Can you recast every line of the listing below as a numbered list, skipping any blank lines?

__RECORDS SUPPLIED__.
Content starts

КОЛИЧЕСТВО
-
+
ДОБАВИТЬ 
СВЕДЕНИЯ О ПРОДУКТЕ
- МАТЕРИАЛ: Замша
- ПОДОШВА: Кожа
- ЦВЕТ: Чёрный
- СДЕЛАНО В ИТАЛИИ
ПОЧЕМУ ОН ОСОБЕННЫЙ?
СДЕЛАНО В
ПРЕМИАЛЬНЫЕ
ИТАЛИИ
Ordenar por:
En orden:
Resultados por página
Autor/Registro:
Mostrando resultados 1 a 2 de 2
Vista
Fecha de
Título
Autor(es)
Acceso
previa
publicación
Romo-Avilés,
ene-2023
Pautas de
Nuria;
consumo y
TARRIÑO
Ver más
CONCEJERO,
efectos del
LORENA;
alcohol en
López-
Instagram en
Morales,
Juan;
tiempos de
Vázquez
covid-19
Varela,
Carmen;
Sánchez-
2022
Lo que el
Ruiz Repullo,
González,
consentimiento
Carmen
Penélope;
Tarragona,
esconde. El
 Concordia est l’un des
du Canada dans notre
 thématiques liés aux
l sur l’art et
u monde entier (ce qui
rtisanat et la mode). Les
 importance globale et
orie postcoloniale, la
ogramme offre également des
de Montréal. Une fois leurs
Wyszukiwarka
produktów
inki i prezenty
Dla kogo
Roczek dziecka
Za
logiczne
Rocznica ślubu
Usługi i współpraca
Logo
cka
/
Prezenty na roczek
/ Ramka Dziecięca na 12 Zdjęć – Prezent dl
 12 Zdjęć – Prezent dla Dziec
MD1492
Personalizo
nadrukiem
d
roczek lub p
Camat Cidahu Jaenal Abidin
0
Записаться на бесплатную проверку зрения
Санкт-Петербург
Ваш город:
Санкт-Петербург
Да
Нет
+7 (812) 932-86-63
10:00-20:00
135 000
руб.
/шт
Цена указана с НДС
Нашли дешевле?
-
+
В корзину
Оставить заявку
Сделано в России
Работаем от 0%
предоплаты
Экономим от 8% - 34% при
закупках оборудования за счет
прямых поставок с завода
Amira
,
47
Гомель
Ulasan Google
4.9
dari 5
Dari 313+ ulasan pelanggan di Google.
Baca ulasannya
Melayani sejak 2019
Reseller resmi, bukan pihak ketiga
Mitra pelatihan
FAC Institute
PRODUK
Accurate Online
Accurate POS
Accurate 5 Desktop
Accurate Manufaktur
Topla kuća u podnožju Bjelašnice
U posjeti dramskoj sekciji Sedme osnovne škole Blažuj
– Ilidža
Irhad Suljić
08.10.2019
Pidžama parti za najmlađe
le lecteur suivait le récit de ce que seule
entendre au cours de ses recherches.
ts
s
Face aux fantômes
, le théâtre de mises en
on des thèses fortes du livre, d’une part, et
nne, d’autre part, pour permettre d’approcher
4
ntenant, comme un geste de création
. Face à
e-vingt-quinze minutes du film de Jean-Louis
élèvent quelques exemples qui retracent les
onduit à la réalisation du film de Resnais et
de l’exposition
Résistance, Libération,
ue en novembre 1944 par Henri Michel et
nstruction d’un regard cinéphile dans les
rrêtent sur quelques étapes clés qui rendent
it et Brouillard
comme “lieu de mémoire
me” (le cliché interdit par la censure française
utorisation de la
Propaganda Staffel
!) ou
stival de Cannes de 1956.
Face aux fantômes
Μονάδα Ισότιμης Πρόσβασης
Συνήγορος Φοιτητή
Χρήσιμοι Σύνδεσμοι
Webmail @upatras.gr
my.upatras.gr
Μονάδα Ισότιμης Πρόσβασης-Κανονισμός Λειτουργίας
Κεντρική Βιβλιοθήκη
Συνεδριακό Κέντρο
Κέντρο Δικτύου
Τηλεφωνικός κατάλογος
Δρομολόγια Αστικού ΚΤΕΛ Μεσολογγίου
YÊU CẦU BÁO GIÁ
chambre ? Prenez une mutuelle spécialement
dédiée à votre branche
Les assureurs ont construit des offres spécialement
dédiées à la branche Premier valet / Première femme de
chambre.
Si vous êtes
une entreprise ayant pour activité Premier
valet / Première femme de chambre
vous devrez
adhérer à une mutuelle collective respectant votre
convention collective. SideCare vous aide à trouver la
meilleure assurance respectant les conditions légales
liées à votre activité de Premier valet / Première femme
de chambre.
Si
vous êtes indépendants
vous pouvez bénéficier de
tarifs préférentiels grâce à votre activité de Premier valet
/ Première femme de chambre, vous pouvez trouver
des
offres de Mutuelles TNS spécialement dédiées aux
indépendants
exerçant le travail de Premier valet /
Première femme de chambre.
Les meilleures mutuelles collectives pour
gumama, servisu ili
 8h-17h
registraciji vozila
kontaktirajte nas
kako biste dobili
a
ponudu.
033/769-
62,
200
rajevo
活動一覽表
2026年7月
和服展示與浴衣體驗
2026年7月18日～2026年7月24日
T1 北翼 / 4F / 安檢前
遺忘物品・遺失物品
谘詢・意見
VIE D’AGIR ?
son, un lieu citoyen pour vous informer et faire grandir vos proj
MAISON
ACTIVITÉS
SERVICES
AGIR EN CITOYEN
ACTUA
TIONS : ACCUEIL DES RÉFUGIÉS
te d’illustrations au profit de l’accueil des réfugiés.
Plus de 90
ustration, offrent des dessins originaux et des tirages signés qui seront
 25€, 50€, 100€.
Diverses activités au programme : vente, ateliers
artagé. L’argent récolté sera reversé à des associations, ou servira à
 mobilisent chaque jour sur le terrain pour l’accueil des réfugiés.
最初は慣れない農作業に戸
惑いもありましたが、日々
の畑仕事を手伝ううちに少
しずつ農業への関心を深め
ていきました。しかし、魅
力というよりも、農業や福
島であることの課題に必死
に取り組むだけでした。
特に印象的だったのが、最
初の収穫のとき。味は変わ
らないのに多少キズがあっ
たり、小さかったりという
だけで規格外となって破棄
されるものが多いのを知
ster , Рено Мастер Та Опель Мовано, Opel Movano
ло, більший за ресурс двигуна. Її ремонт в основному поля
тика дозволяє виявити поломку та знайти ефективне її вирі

Content ends

__WORKED SOLUTION__.
1. КОЛИЧЕСТВО
2. -
3. +
4. ДОБАВИТЬ 
5. СВЕДЕНИЯ О ПРОДУКТЕ
6. - МАТЕРИАЛ: Замша
7. - ПОДОШВА: Кожа
8. - ЦВЕТ: Чёрный
9. - СДЕЛАНО В ИТАЛИИ
10. ПОЧЕМУ ОН ОСОБЕННЫЙ?
11. СДЕЛАНО В
12. ПРЕМИАЛЬНЫЕ
13. ИТАЛИИ
14. Ordenar por:
15. En orden:
16. Resultados por página
17. Autor/Registro:
18. Mostrando resultados 1 a 2 de 2
19. Vista
20. Fecha de
21. Título
22. Autor(es)
23. Acceso
24. previa
25. publicación
26. Romo-Avilés,
27. ene-2023
28. Pautas de
29. Nuria;
30. consumo y
31. TARRIÑO
32. Ver más
33. CONCEJERO,
34. efectos del
35. LORENA;
36. alcohol en
37. López-
38. Instagram en
39. Morales,
40. Juan;
41. tiempos de
42. Vázquez
43. covid-19
44. Varela,
45. Carmen;
46. Sánchez-
47. 2022
48. Lo que el
49. Ruiz Repullo,
50. González,
51. consentimiento
52. Carmen
53. Penélope;
54. Tarragona,
55. esconde. El
56.  Concordia est l’un des
57. du Canada dans notre
58.  thématiques liés aux
59. l sur l’art et
60. u monde entier (ce qui
61. rtisanat et la mode). Les
62.  importance globale et
63. orie postcoloniale, la
64. ogramme offre également des
65. de Montréal. Une fois leurs
66. Wyszukiwarka
67. produktów
68. inki i prezenty
69. Dla kogo
70. Roczek dziecka
71. Za
72. logiczne
73. Rocznica ślubu
74. Usługi i współpraca
75. Logo
76. cka
77. /
78. Prezenty na roczek
79. / Ramka Dziecięca na 12 Zdjęć – Prezent dl
80.  12 Zdjęć – Prezent dla Dziec
81. MD1492
82. Personalizo
83. nadrukiem
84. d
85. roczek lub p
86. Camat Cidahu Jaenal Abidin
87. 0
88. Записаться на бесплатную проверку зрения
89. Санкт-Петербург
90. Ваш город:
91. Санкт-Петербург
92. Да
93. Нет
94. +7 (812) 932-86-63
95. 10:00-20:00
96. 135 000
97. руб.
98. /шт
99. Цена указана с НДС
100. Нашли дешевле?
101. -
102. +
103. В корзину
104. Оставить заявку
105. Сделано в России
106. Работаем от 0%
107. предоплаты
108. Экономим от 8% - 34% при
109. закупках оборудования за счет
110. прямых поставок с завода
111. Amira
112. ,
113. 47
114. Гомель
115. Ulasan Google
116. 4.9
117. dari 5
118. Dari 313+ ulasan pelanggan di Google.
119. Baca ulasannya
120. Melayani sejak 2019
121. Reseller resmi, bukan pihak ketiga
122. Mitra pelatihan
123. FAC Institute
124. PRODUK
125. Accurate Online
126. Accurate POS
127. Accurate 5 Desktop
128. Accurate Manufaktur
129. Topla kuća u podnožju Bjelašnice
130. U posjeti dramskoj sekciji Sedme osnovne škole Blažuj
131. – Ilidža
132. Irhad Suljić
133. 08.10.2019
134. Pidžama parti za najmlađe
135. le lecteur suivait le récit de ce que seule
136. entendre au cours de ses recherches.
137. ts
138. s
139. Face aux fantômes
140. , le théâtre de mises en
141. on des thèses fortes du livre, d’une part, et
142. nne, d’autre part, pour permettre d’approcher
143. 4
144. ntenant, comme un geste de création
145. . Face à
146. e-vingt-quinze minutes du film de Jean-Louis
147. élèvent quelques exemples qui retracent les
148. onduit à la réalisation du film de Resnais et
149. de l’exposition
150. Résistance, Libération,
151. ue en novembre 1944 par Henri Michel et
152. nstruction d’un regard cinéphile dans les
153. rrêtent sur quelques étapes clés qui rendent
154. it et Brouillard
155. comme “lieu de mémoire
156. me” (le cliché interdit par la censure française
157. utorisation de la
158. Propaganda Staffel
159. !) ou
160. stival de Cannes de 1956.
161. Face aux fantômes
162. Μονάδα Ισότιμης Πρόσβασης
163. Συνήγορος Φοιτητή
164. Χρήσιμοι Σύνδεσμοι
165. Webmail @upatras.gr
166. my.upatras.gr
167. Μονάδα Ισότιμης Πρόσβασης-Κανονισμός Λειτουργίας
168. Κεντρική Βιβλιοθήκη
169. Συνεδριακό Κέντρο
170. Κέντρο Δικτύου
171. Τηλεφωνικός κατάλογος
172. Δρομολόγια Αστικού ΚΤΕΛ Μεσολογγίου
173. YÊU CẦU BÁO GIÁ
174. chambre ? Prenez une mutuelle spécialement
175. dédiée à votre branche
176. Les assureurs ont construit des offres spécialement
177. dédiées à la branche Premier valet / Première femme de
178. chambre.
179. Si vous êtes
180. une entreprise ayant pour activité Premier
181. valet / Première femme de chambre
182. vous devrez
183. adhérer à une mutuelle collective respectant votre
184. convention collective. SideCare vous aide à trouver la
185. meilleure assurance respectant les conditions légales
186. liées à votre activité de Premier valet / Première femme
187. de chambre.
188. Si
189. vous êtes indépendants
190. vous pouvez bénéficier de
191. tarifs préférentiels grâce à votre activité de Premier valet
192. / Première femme de chambre, vous pouvez trouver
193. des
194. offres de Mutuelles TNS spécialement dédiées aux
195. indépendants
196. exerçant le travail de Premier valet /
197. Première femme de chambre.
198. Les meilleures mutuelles collectives pour
199. gumama, servisu ili
200.  8h-17h
201. registraciji vozila
202. kontaktirajte nas
203. kako biste dobili
204. a
205. ponudu.
206. 033/769-
207. 62,
208. 200
209. rajevo
210. 活動一覽表
211. 2026年7月
212. 和服展示與浴衣體驗
213. 2026年7月18日～2026年7月24日
214. T1 北翼 / 4F / 安檢前
215. 遺忘物品・遺失物品
216. 谘詢・意見
217. VIE D’AGIR ?
218. son, un lieu citoyen pour vous informer et faire grandir vos proj
219. MAISON
220. ACTIVITÉS
221. SERVICES
222. AGIR EN CITOYEN
223. ACTUA
224. TIONS : ACCUEIL DES RÉFUGIÉS
225. te d’illustrations au profit de l’accueil des réfugiés.
226. Plus de 90
227. ustration, offrent des dessins originaux et des tirages signés qui seront
228.  25€, 50€, 100€.
229. Diverses activités au programme : vente, ateliers
230. artagé. L’argent récolté sera reversé à des associations, ou servira à
231.  mobilisent chaque jour sur le terrain pour l’accueil des réfugiés.
232. 最初は慣れない農作業に戸
233. 惑いもありましたが、日々
234. の畑仕事を手伝ううちに少
235. しずつ農業への関心を深め
236. ていきました。しかし、魅
237. 力というよりも、農業や福
238. 島であることの課題に必死
239. に取り組むだけでした。
240. 特に印象的だったのが、最
241. 初の収穫のとき。味は変わ
242. らないのに多少キズがあっ
243. たり、小さかったりという
244. だけで規格外となって破棄
245. されるものが多いのを知
246. ster , Рено Мастер Та Опель Мовано, Opel Movano
247. ло, більший за ресурс двигуна. Її ремонт в основному поля
248. тика дозволяє виявити поломку та знайти ефективне її вирі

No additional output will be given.